*** Opening of SUPPLIED INFORMATION ***
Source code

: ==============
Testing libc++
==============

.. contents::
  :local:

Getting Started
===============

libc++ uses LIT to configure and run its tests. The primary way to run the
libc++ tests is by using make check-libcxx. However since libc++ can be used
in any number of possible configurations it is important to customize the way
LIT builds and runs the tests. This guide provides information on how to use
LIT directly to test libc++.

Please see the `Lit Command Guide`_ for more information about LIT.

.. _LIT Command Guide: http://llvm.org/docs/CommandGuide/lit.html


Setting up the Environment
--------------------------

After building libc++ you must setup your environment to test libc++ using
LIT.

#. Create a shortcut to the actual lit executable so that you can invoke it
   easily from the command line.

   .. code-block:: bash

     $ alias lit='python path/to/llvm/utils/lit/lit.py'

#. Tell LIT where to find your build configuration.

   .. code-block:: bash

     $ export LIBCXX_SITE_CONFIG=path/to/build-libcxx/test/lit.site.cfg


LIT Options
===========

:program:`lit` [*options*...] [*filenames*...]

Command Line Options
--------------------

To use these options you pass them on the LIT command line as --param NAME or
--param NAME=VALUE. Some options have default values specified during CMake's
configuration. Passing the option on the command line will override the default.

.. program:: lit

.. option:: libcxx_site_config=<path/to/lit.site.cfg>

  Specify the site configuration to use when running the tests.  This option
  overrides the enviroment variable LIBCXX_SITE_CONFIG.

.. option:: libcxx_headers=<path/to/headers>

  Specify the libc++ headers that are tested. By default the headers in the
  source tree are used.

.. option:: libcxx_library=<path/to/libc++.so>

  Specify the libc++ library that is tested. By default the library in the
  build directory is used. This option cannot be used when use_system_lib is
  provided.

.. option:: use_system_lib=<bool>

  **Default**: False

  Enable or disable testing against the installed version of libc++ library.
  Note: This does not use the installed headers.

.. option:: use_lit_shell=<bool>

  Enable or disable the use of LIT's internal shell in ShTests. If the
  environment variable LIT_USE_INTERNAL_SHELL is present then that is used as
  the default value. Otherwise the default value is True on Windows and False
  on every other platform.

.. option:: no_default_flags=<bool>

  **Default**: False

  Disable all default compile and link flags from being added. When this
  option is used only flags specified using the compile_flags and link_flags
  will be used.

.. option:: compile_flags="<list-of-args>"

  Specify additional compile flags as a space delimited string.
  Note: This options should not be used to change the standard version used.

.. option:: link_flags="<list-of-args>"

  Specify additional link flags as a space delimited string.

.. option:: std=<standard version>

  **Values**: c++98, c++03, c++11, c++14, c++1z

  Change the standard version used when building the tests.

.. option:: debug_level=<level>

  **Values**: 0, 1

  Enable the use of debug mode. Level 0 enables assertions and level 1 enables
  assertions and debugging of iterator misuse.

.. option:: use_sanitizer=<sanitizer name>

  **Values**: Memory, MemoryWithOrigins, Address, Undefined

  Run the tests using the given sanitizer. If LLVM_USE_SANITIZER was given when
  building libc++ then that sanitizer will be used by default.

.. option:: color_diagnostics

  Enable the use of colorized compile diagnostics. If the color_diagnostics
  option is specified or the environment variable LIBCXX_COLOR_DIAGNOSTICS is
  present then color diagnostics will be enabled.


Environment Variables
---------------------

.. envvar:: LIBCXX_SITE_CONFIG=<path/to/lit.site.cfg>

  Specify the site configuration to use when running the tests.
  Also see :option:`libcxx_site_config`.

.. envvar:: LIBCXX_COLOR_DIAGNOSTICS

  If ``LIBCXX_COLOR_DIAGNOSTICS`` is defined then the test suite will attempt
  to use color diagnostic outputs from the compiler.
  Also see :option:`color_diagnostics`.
*** Close of SUPPLIED INFORMATION ***
= WORK INSTRUCTIONS =
Copy out precisely the lines from the line with "overrides the enviroment" to the line with "environment variable LIT_USE_INTERNAL_SHELL" in the material above, including those two lines and omitting all the rest.

= RESULT BELOW =
  overrides the enviroment variable LIBCXX_SITE_CONFIG.

.. option:: libcxx_headers=<path/to/headers>

  Specify the libc++ headers that are tested. By default the headers in the
  source tree are used.

.. option:: libcxx_library=<path/to/libc++.so>

  Specify the libc++ library that is tested. By default the library in the
  build directory is used. This option cannot be used when use_system_lib is
  provided.

.. option:: use_system_lib=<bool>

  **Default**: False

  Enable or disable testing against the installed version of libc++ library.
  Note: This does not use the installed headers.

.. option:: use_lit_shell=<bool>

  Enable or disable the use of LIT's internal shell in ShTests. If the
  environment variable LIT_USE_INTERNAL_SHELL is present then that is used as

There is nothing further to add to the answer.